子どもの思い
最近、後輩の若い女性が結婚しました。引っ越しの日、夫となる人のお母さんが新居の掃除を手伝ってくれました。優しい姑の心配りに感謝しながら、掃除を終えて、見送りに玄関に来て、彼女は愕然としました。一見して高額と分かる玄関マットが敷かれていたからです。
姑が好きな薔薇の花柄は、モノトーンで揃えたインテリアの中で華やかに浮き上がっていました。
何も言えずにいる彼女に気づいた彼が、とりなす口調でお礼を言っているのを、遠い現実のように聴いていたそうです。

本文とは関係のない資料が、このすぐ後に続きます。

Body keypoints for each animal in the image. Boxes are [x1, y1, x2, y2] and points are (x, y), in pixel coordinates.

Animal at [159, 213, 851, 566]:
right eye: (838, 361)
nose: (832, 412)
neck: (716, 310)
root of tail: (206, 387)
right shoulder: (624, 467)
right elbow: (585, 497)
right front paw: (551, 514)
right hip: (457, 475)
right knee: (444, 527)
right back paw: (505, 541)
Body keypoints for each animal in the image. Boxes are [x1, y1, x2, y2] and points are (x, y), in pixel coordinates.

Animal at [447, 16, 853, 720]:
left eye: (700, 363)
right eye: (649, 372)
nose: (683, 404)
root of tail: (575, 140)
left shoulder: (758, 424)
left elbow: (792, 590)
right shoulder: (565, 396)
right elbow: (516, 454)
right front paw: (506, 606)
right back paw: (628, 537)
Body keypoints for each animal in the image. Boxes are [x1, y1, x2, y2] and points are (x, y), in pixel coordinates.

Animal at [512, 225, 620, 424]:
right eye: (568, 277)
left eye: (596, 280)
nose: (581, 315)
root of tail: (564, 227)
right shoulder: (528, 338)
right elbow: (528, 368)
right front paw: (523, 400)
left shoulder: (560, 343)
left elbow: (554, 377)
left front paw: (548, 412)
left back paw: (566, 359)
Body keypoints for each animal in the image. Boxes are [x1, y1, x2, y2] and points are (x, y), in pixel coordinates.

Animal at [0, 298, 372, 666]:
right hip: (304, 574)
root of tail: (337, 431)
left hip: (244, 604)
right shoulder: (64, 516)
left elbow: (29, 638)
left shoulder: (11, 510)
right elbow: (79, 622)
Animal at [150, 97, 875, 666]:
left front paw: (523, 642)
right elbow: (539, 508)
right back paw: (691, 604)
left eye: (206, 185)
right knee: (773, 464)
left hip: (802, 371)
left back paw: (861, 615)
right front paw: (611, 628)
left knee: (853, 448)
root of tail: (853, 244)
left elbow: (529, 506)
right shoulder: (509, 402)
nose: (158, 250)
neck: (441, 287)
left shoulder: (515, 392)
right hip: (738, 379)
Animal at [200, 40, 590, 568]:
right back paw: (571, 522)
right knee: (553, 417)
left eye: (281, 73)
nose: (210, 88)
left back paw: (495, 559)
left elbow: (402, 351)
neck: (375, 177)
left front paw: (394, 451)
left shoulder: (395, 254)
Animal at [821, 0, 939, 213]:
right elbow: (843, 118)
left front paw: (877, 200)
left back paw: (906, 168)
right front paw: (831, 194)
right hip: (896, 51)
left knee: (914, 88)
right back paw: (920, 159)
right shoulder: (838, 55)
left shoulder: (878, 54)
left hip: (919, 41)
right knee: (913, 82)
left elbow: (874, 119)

もうひとりの知人、三〇代になったばかりの若い専門職の女性は毎年、春が来ると憂うつです。北海道に住む母親から大量のアスパラガスが送られてくるのです。大学入学で故郷を離れた年から続く定期便です。
職業人として多忙な今、帰宅して寝るだけの日々に、大量のアスパラガスは手に余ります。母親は「ご近所に差し上げて」と言いますが、彼女のマンションに住むのはみな彼女と同じ多忙な職業人ばかりですし、そもそもあいさつ程度のつきあいで、親しく話したこともありません。
次第にしなびていくアスパラガスに、彼女の気持ちも滅入っていきます。そして、食べられそうにない状態になって、ごみ袋で出すころには、決まって父親から電話があります。父親はアスパラガスのことは何も言いませんが、彼女は、すぐにお礼の電話をしなかった言い訳を繰り返すことになります。

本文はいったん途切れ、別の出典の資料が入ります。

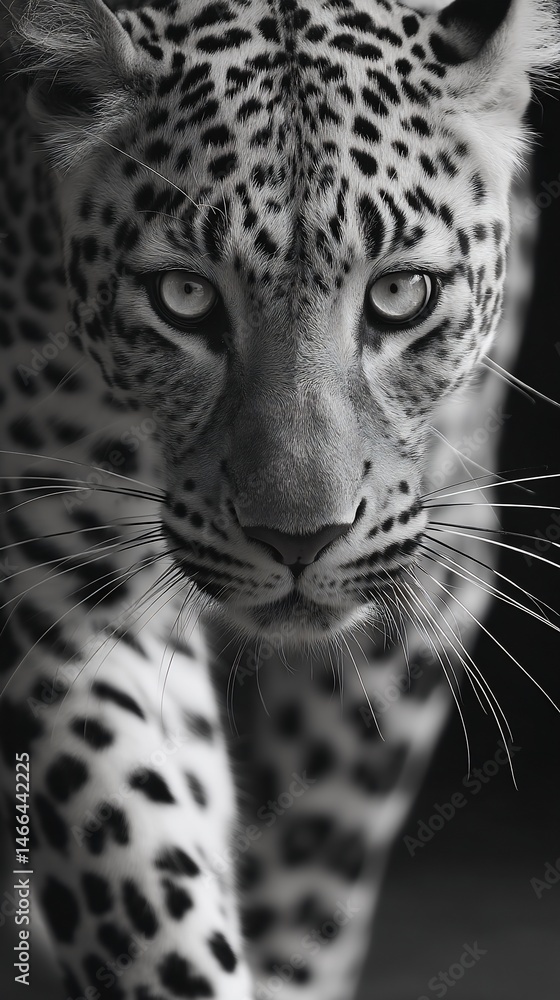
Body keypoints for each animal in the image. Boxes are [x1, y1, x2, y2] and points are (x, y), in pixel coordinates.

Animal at [0, 1, 558, 998]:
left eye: (401, 293)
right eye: (183, 298)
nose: (299, 540)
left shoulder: (419, 593)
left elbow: (313, 874)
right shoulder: (61, 570)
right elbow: (139, 869)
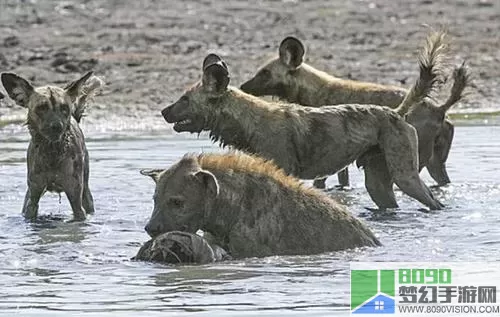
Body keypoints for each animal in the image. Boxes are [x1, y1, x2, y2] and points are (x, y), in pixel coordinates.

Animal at [0, 71, 102, 220]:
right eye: (41, 108)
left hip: (85, 194)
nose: (57, 126)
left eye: (64, 108)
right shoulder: (33, 200)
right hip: (29, 196)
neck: (52, 153)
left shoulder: (77, 204)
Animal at [161, 35, 446, 210]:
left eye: (185, 99)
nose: (163, 111)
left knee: (433, 201)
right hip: (379, 185)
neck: (247, 121)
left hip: (406, 178)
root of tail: (396, 112)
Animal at [240, 33, 466, 189]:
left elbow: (321, 182)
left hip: (412, 158)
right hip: (435, 162)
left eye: (265, 73)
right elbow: (342, 181)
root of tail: (439, 108)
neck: (314, 90)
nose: (242, 86)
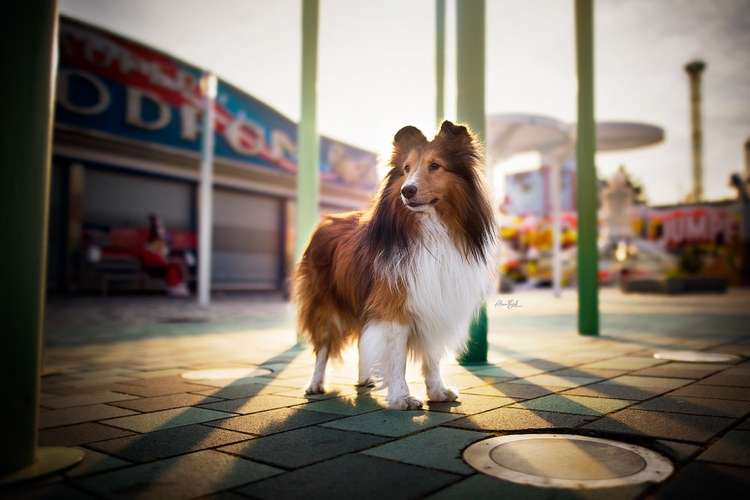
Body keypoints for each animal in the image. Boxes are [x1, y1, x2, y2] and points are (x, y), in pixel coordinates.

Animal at [296, 121, 500, 410]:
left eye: (435, 165)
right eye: (406, 169)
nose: (407, 190)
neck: (431, 230)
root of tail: (325, 221)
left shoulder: (433, 303)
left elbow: (432, 356)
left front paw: (438, 391)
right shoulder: (393, 307)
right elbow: (397, 359)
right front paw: (402, 397)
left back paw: (365, 379)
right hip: (326, 306)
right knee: (323, 348)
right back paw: (315, 384)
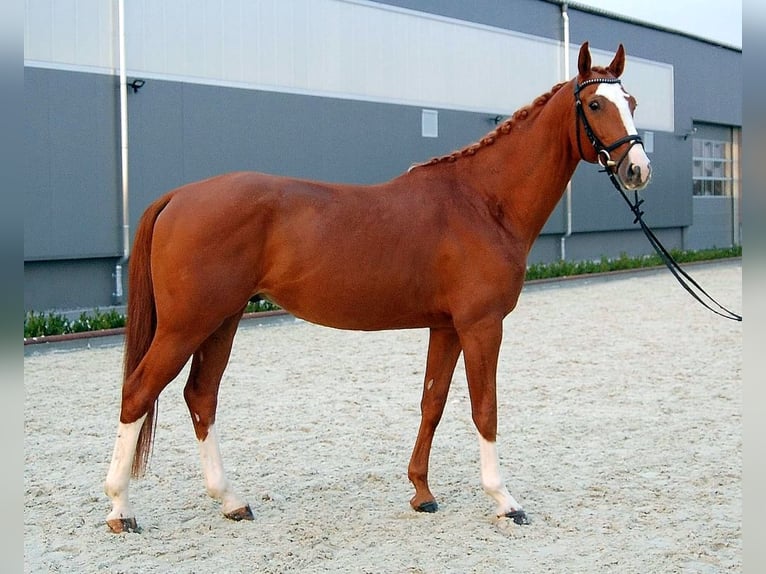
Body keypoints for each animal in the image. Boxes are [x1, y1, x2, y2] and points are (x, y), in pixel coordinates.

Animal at [103, 41, 656, 536]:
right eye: (595, 104)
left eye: (632, 102)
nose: (637, 169)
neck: (482, 202)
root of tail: (179, 196)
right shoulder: (482, 326)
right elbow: (485, 408)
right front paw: (504, 500)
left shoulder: (446, 328)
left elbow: (433, 403)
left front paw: (422, 493)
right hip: (187, 324)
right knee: (138, 392)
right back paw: (120, 510)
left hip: (223, 319)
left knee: (201, 395)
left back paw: (230, 501)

素直にお礼を言えない自分に嫌気が差し、嫌気が差している自分にさらに嫌気が差して、最近ではアスパラガスを見ただけで、吐き気がするようになったと言います。アスパラガスに罪悪感の記憶が結びついて、フラッシュバックが起きているのでしょう。
家族愛への幻想から自由になろう
私も、子を持つ母親です。高価な玄関マットを奮発した姑の気持ちも、 新鮮なふるさとの味を送りたい母親の気持ちもよく分かるつもりです。わが子が一人暮らしを始めたときには、駅で別れて、ホームへの階段を上りながら、ポロポロと落ちてくる涙をどうにもできませんでした。今でも、子どもへ荷物を送るときには、あれもこれもと詰め込みたくなります。
だからこそ強く思うのです。子どもの成長に合わせて、親も成長していかなくてはと。
成長とは、一人でいられるようになることです。お腹の中にいて、母親に命のすべてを預けていたわが子は、生まれ落ちてもなお、母親に全存在を依存しています。そこから徐々に自立し、一人の人間として歩み始め、親から離れていきます。
お互いに独立した人格として、適度な距離を保ちつつ、思いやりを持ち続けること。家族愛はしばしば「私の愛があの子には必要」「私の愛は間違っていない」という確信に似た幻想を含みます。それがしばしばトラブルを生じさせます。
「愛」だと自分が思っているものは、もしかしたらわが子にとっては負担かもしれない。そんな自身への冷静な距離を保つことが、大人になったわが子と良い関係を維持するコツなのかもしれません。難しいことですが。